DavidD: (This reply is too long, so I will post it in two parts.)
Sorry about my sacracm. I hope you are not offended. I think you are very informed, and I wouldn’t want to offend you. I am also glad you are a Catholic and not on the other team.<<
Don’t worry about it. I am never offended unless it is a direct personal insult. (Which I have received many times on Protestant websites.) I believe the inclusion of smiley faces was necessitated by the fact that people quite often “read” anger or venom in a person’s post when none exists. I’m one of those writers; my way of writing has a tendency to sound angry or vindictive. I am always happy to debate, and I do my best never to let anger or smuggness into a post. (Though I don’t always succeed.)
. I know he was a special child but I thought he lived pretty much a normal childhood/early adult life.<<
There is no way to know this. In fact, some of the apocraphyl works that did not make it into the canon speak of the child Jesus slaying an evil child simply by glancing at him, or taking lumps of clay, moulding it into the shape of a dove, and casting it into the air where it came to life and flew away.
I did not know that the Jews discriminated attendance of the synagouge and temple because of social status. I thought they wanted as many people as possible to hear the scriptures being read.<<
I am sorry if I misled you. I did not mean to infer that the Jews discriminated attendance. Joseph may very well have attended the synagogues. But there are a few things to consider. If you were Joseph, and you had Jesus at home, would you need to go to a synagogue and then pass on what you learned to Jesus, or would Jesus teach you? Also, even if the septuagint was the version of choice by the Alexandrian Jews in Egypt, it was probably not used much in Judea. I guess the point is that there is no way to determine how much exposure either Jesus or the apostles had to the septuagint. Either way, the “conventional” interpretation was more important to the Jews than the version of scripture. The version may change slightly, but the interpretation was handed down and preserved.
The Jews, like the Catholics, treasured both the oral and written traditions. (In fact, the Jews had two oral to one written: the basic oral which became the mishna and talmud, and the oral tradition reserved for the priests and scholars called the midrash.)
Also, I know Joseph was a carpenter, but he was of the line of David.
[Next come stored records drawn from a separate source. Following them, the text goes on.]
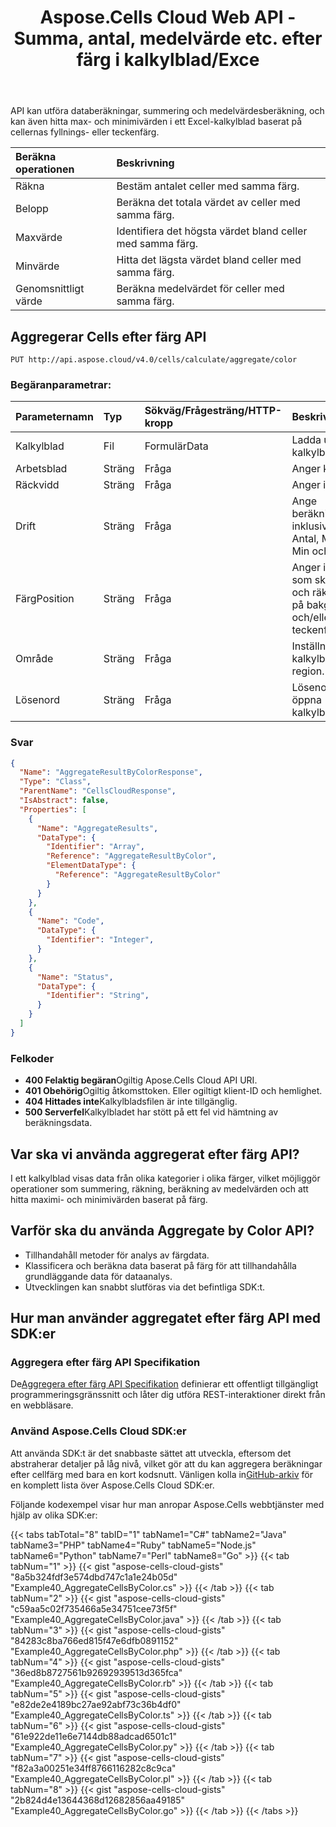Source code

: ﻿---
title: Aspose.Cells Cloud Web API - Summa, antal, medelvärde etc. efter färg i kalkylblad/Exce
second_title: Documen
ArticleTitle: Sum, Count, Average Value, etc by color in Spreadsheet/Exce
LinkTitle: Aggregate Cells by Colo
type: docs
url: /sv/aggregate-cells-by-color/
keywords: Sum, Count, Average Value, Max Value, Min Value, Excel REST API, Spreadsheet Operations, Aspose.Cells, Excel Cloud AP
description: Aspose.Cells Cloud Web API (Excel Cloud API) kan utföra databeräkningar, summering och medelvärdesberäkning, och kan även hitta maximi- och minimivärdena i ett Excel kalkylblad baserat på cellernas fyllnings- eller teckenfärg.
weight: 100
kwords: Summa, Antal, Medelvärde, Maxvärde, Minvärde, Excel REST API, Kalkylbladsoperationer, Aspose.Cells, Excel Moln API
---
API kan utföra databeräkningar, summering och medelvärdesberäkning, och kan även hitta max- och minimivärden i ett Excel-kalkylblad baserat på cellernas fyllnings- eller teckenfärg.

| Beräkna operationen| Beskrivning|
|:- |:- |
| Räkna| Bestäm antalet celler med samma färg.|
| Belopp| Beräkna det totala värdet av celler med samma färg.|
| Maxvärde| Identifiera det högsta värdet bland celler med samma färg.|
| Minvärde| Hitta det lägsta värdet bland celler med samma färg.|
|Genomsnittligt värde| Beräkna medelvärdet för celler med samma färg.|

## **Aggregerar Cells efter färg API**

```http
PUT http://api.aspose.cloud/v4.0/cells/calculate/aggregate/color
```

### **Begäranparametrar:**

| Parameternamn| Typ| Sökväg/Frågesträng/HTTP-kropp| Beskrivning|
|:- |:- |:- |:- |
| Kalkylblad| Fil| FormulärData| Ladda upp kalkylbladsfilen.|
| Arbetsblad| Sträng| Fråga| Anger kalkylbladet.|
| Räckvidd| Sträng| Fråga| Anger intervallet.|
| Drift| Sträng| Fråga| Ange beräkningsmetoder, inklusive Summa, Antal, Medelvärde, Min och Max.|
| FärgPosition| Sträng| Fråga| Anger innehållet som ska summeras och räknas baserat på bakgrundsfärg och/eller teckenfärg.|
| Område| Sträng| Fråga| Inställningen för kalkylbladets region.|
| Lösenord| Sträng| Fråga| Lösenordet för att öppna kalkylbladsfilen.|

### **Svar**

```json
{
  "Name": "AggregateResultByColorResponse",
  "Type": "Class",
  "ParentName": "CellsCloudResponse",
  "IsAbstract": false,
  "Properties": [
    {
      "Name": "AggregateResults",
      "DataType": {
        "Identifier": "Array",
        "Reference": "AggregateResultByColor",
        "ElementDataType": {
          "Reference": "AggregateResultByColor"
        }
      }
    },
    {
      "Name": "Code",
      "DataType": {
        "Identifier": "Integer",
      }
    },
    {
      "Name": "Status",
      "DataType": {
        "Identifier": "String",
      }
    }
  ]
}
```

### Felkoder

- **400 Felaktig begäran**Ogiltig Apose.Cells Cloud API URI.
- **401 Obehörig**Ogiltig åtkomsttoken. Eller ogiltigt klient-ID och hemlighet.
- **404 Hittades inte**Kalkylbladsfilen är inte tillgänglig.
- **500 Serverfel**Kalkylbladet har stött på ett fel vid hämtning av beräkningsdata.

## Var ska vi använda aggregerat efter färg API?

I ett kalkylblad visas data från olika kategorier i olika färger, vilket möjliggör operationer som summering, räkning, beräkning av medelvärden och att hitta maximi- och minimivärden baserat på färg.

## Varför ska du använda Aggregate by Color API?

- Tillhandahåll metoder för analys av färgdata.
- Klassificera och beräkna data baserat på färg för att tillhandahålla grundläggande data för dataanalys.
- Utvecklingen kan snabbt slutföras via det befintliga SDK:t.

## Hur man använder aggregatet efter färg API med SDK:er

### Aggregera efter färg API Specifikation

 De[Aggregera efter färg API Specifikation](https://reference.aspose.cloud/cells/#/CalculateController/AggregateCellsByColor) definierar ett offentligt tillgängligt programmeringsgränssnitt och låter dig utföra REST-interaktioner direkt från en webbläsare.

### Använd Aspose.Cells Cloud SDK:er

Att använda SDK:t är det snabbaste sättet att utveckla, eftersom det abstraherar detaljer på låg nivå, vilket gör att du kan aggregera beräkningar efter cellfärg med bara en kort kodsnutt.
 Vänligen kolla in[GitHub-arkiv](https://github.com/aspose-cells-cloud) för en komplett lista över Aspose.Cells Cloud SDK:er.

Följande kodexempel visar hur man anropar Aspose.Cells webbtjänster med hjälp av olika SDK:er:

{{< tabs tabTotal="8" tabID="1" tabName1="C#" tabName2="Java" tabName3="PHP" tabName4="Ruby" tabName5="Node.js" tabName6="Python" tabName7="Perl" tabName8="Go" >}}
{{< tab tabNum="1" >}}
{{< gist "aspose-cells-cloud-gists" "8a5b324fdf3e574dbd747c1a1e24b05d" "Example40_AggregateCellsByColor.cs" >}}
{{< /tab >}}
{{< tab tabNum="2" >}}
{{< gist "aspose-cells-cloud-gists" "c59aa5c02f735466a5e34751cee73f5f" "Example40_AggregateCellsByColor.java" >}}
{{< /tab >}}
{{< tab tabNum="3" >}}
{{< gist "aspose-cells-cloud-gists" "84283c8ba766ed815f47e6dfb0891152" "Example40_AggregateCellsByColor.php" >}}
{{< /tab >}}
{{< tab tabNum="4" >}}
{{< gist "aspose-cells-cloud-gists" "36ed8b8727561b92692939513d365fca" "Example40_AggregateCellsByColor.rb" >}}
{{< /tab >}}
{{< tab tabNum="5" >}}
{{< gist "aspose-cells-cloud-gists" "e82de2e4189bc27ae92abf73c36b4df0" "Example40_AggregateCellsByColor.ts" >}}
{{< /tab >}}
{{< tab tabNum="6" >}}
{{< gist "aspose-cells-cloud-gists" "61e922de11e6e7144db88adcad6501c1" "Example40_AggregateCellsByColor.py" >}}
{{< /tab >}}
{{< tab tabNum="7" >}}
{{< gist "aspose-cells-cloud-gists" "f82a3a00251e34ff8766116282c8c9ca" "Example40_AggregateCellsByColor.pl" >}}
{{< /tab >}}
{{< tab tabNum="8" >}}
{{< gist "aspose-cells-cloud-gists" "2b824d4e13644368d12682856aa49185" "Example40_AggregateCellsByColor.go" >}}
{{< /tab >}}
{{< /tabs >}}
Didn’t the Jews know that?<<
Interesting point. Maybe by that time, there were so many people who were an offshoot of David that it was not very significant. Still, I have always wondered why the miraculous birth of Jesus seemed to be forgotten in His manhood. (I always expected to see something in scripture like… "Hey, isn’t He the son of Joseph and Mary… you remember, the kid whose birth was accompanied by a star and a chorus of angels.)
I guess if the Holy Family never had access to the Scriptures because they were of low class and illiterate in every other language than aramaic,(I didn’t know that either) that blows the theory that Jesus, Mary, and Joseph may have been taught by the septuagint right out of the water. Ship sunk. This could not have been. The apostles chose the canon for other reasons.<<
I didn’t mean to infer that they never had access to scriptures. Simply that they were not exposed to them as we are to the bible. If you were a first century Jew of the lower classes, you would be more familiar with the oral interpretation than with identifying specific nuances in versions. Remember, they did not have chapters and verses to quote as we do. The point I have been trying to make is that there is no way to determine what exposure to what version of scriptures the holy family may have had, and that it is possible that Jesus didn’t need it. Certainly by the time He was 12, He was most likely teaching His parents!
But this goes back to an earlier observation. If 340 times out of 373, Jesus, and later the apostles under the influence of the Holy Spirit, quoted the Septuagint, in Judea, was this the result of scripture study - or was it the Holy Spirit’s way of planting the seed that the canon should come from the Septuagint? How did the apostles, tax collectors, fishermen, etc., become scripture scholars so quickly? The synagogue or the Spirit? If by the Spirit, then the Spirit choose the septuagint before the Church did.